Directed with striking visual symbolism, the video juxtaposes wedding and funeral imagery. Laferte appears dressed as a bride accompanied by a funeral march through the Cerro de San Pedro in San Luis Potosí, Mexico. The narrative culminates with her effigy being burned as she sings the final chorus in tears, powerfully visualizing the song's themes of love and loss.

== Legacy and cover versions ==

"Tu Falta De Querer" has become a standard in contemporary Latin music, inspiring numerous cover versions across genres and countries:

- In Argentina, tropical and cuarteto group Banda XXI created a cumbia rendition performed as a duet with Peruvian singer Johana Rodríguez. Argentine singer Karina "La Princesita" also performed the song on the talent show Showmatch: La Academia.
- Peruvian cumbia and salsa groups Orquesta Candela and Son Tentación have incorporated the song into their repertoires.
- In the United States, Mexican singer Kika Edgar performed the song on the second season of Univision's imitation show Tu cara me suena.
- Mexican singer Carolina Ross's YouTube cover has gained significant attention online.
- During the Radical Optimism Tour, on her first night in Santiago, Chile, on November 11, 2025, Dua Lipa performed her version of the song.

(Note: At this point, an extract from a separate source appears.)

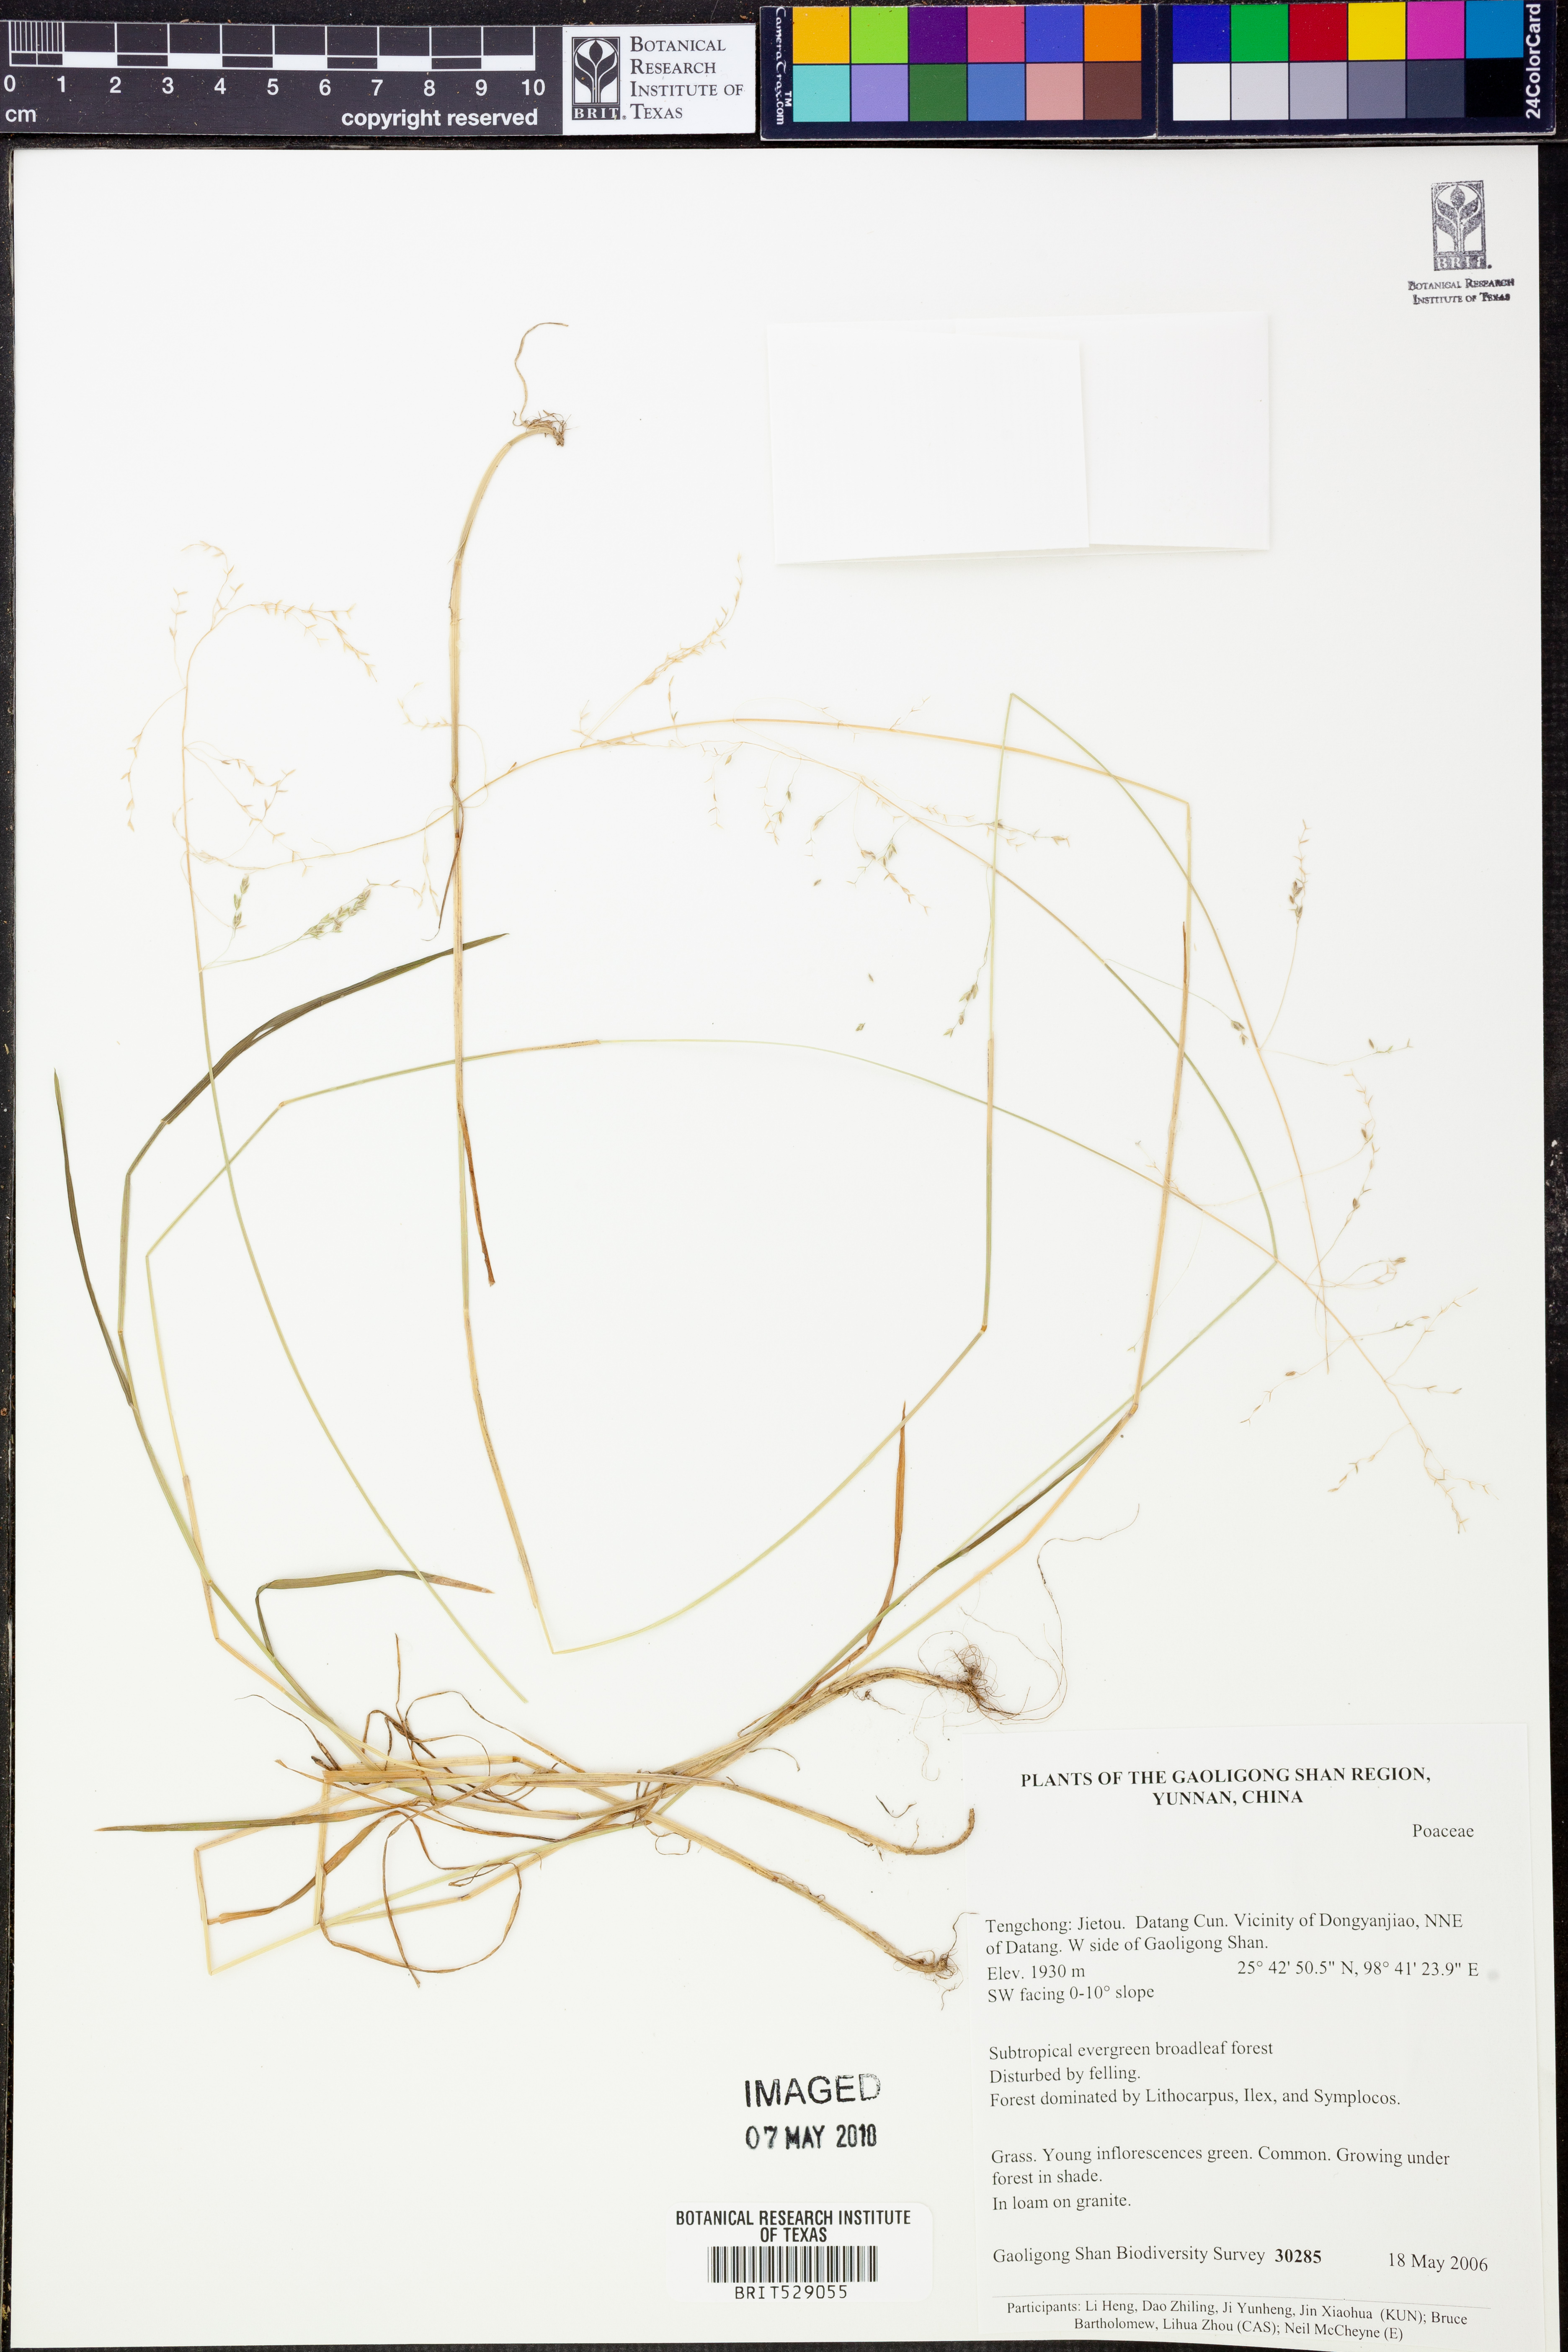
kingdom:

== Awards and nominations ==

| Year | Award | Category | Result |
|---|---|---|---|
| 2016 | MTV Millennial Awards | Latin Video of the Year | Won |

== Credits and personnel ==

Credits adapted from Mon Laferte Vol.1 liner notes.

Vocals
- Mon Laferte – lead vocals

Musicians
- Manuel Soto – piano, synthesizer
- Daniel Martínez – drums
- David Rodríguez – saxophone
- Santiago Lara – guitar
- Jimmy Frazier – bass
- Patricio García Portius – electric guitar
- Néstor Varela – trombone
- Joe D'Ettiene – trumpet

Production
- Mon Laferte – production
- Benjamín Castro – mixing

== Charts ==

=== Weekly charts ===

Weekly chart performance for "Tu Falta De Querer"
| Chart (2016–2017) | Peak position |
|---|---|
| Chile (Monitor Latino) | 15 |
| Chile Pop (Monitor Latino) | 8 |
| Mexico (Monitor Latino) | 20 |
| Mexico Pop (Monitor Latino) | 5 |
| Argentina Hot 100 (Billboard) | 93 |

=== Year-end charts ===

2017 year-end chart performance for "Tu Falta De Querer"
| Chart (2017) | Position |
|---|---|
| Chile (Monitor Latino) | 33 |
| Chile Pop (Monitor Latino) | 12 |
| Nicaragua Pop (Monitor Latino) | 36 |

2018 year-end chart performance for "Tu Falta De Querer"
| Chart (2018) | Position |
|---|---|
| Chile (Monitor Latino) | 63 |
| Chile Pop (Monitor Latino) | 26 |

== Certifications ==

Certifications for "Tu Falta De Querer"
| Region | Certification | Certified units/sales |
| Mexico (AMPROFON) | 3× Diamond+Gold | 930,000^{‡} |
| Spain (Promusicae) | Gold | 30,000 |
^{‡} Sales+streaming figures based on certification alone.